----- Document section

- Urthan Location in Uttar Pradesh, India
- Coordinates: 27°04′55″N 78°56′54″E﻿ / ﻿27.08195°N 78.94843°E
- Country: India
- State: Uttar Pradesh
- District: Mainpuri
- Tehsil: Karhal

Area
- • Total: 13.325 km^{2} (5.145 sq mi)

Population (2011)
- • Total: 6,696
- • Density: 502.5/km^{2} (1,302/sq mi)
- Time zone: UTC+5:30 (IST)
- PIN: 205264

= Urthan =

Village in Uttar Pradesh, India

Urthan is a village in Barnahal block of Mainpuri district, Uttar Pradesh. As of 2011, it has a population of 6,696, in 1,110 households.

== Demographics ==
As of 2011, Urthan had a population of 6,696, in 1,110 households. This population was 54.4% male (3,645) and 45.6% female (3,051). The 0-6 age group numbered 946 (519 male and 427 female), or 14.1% of the total population. 1,162 residents were members of Scheduled Castes, or 17.4% of the total.

----------
----- Data excerpts

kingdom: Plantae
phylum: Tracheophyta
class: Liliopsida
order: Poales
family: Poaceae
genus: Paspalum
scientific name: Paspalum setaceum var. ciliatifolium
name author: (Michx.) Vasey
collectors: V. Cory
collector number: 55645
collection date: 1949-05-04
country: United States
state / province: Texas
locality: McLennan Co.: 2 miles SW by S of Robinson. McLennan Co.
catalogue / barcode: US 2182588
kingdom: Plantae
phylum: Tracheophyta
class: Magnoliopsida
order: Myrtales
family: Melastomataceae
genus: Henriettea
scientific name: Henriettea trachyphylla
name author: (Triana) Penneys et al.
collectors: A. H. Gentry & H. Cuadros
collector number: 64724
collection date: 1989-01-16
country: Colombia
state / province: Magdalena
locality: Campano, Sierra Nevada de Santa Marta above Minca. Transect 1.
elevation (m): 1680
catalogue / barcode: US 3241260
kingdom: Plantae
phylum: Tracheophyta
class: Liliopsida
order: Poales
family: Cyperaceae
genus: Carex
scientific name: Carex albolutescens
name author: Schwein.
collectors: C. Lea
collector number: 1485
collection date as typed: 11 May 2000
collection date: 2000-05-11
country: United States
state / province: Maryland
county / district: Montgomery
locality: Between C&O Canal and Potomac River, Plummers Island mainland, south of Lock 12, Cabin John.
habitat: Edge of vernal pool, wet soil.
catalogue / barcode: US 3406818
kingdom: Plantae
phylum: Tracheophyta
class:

----------

Continue the article on the village of Urthan from the point where it stops. The records are not needed for any of this work.

- **Output**
The 1961 census recorded Urthan as comprising 14 hamlets, with a total population of 2,595 people (1,379 male and 1,216 female), in 480 households and 369 physical houses. The area of the village was given as 3,330 acres and it had a post office at that point.

== Infrastructure ==
As of 2011, Urthan had 4 primary schools and 1 primary health centre. Drinking water was provided by hand pump and tube well; there were no public toilets. The village had a post office and public library, as well as at least some access to electricity for all purposes. Streets were made of a mix of both kachcha and pakka materials.